Exercise requirements
Report each line from the entries in which "imun" can be found.

[Opening Records supplied section]

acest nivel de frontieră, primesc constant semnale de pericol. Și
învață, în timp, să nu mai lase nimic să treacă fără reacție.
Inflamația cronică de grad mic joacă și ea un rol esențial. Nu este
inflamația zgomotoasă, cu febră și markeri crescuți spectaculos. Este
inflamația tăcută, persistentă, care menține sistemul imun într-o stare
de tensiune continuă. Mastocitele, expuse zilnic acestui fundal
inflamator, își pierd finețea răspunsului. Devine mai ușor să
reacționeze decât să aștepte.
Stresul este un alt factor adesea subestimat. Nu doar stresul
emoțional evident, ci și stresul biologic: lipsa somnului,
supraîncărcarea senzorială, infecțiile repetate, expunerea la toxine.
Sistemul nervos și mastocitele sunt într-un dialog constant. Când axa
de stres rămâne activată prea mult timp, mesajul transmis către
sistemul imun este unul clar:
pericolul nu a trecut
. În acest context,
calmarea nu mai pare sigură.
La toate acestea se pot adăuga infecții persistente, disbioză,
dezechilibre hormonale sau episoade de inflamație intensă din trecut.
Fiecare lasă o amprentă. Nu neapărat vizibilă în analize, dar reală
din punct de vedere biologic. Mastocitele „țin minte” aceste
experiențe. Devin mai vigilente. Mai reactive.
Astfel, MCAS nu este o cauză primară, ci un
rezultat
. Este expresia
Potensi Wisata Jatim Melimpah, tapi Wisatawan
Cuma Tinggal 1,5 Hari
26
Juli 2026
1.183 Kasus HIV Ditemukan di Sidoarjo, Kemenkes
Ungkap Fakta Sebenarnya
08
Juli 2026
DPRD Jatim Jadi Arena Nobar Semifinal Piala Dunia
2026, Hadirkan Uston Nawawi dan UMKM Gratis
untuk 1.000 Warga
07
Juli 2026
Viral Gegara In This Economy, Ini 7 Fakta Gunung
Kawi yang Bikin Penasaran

[Closing Records supplied section]

Expected answer
inflamația tăcută, persistentă, care menține sistemul imun într-o stare
sistemul imun este unul clar:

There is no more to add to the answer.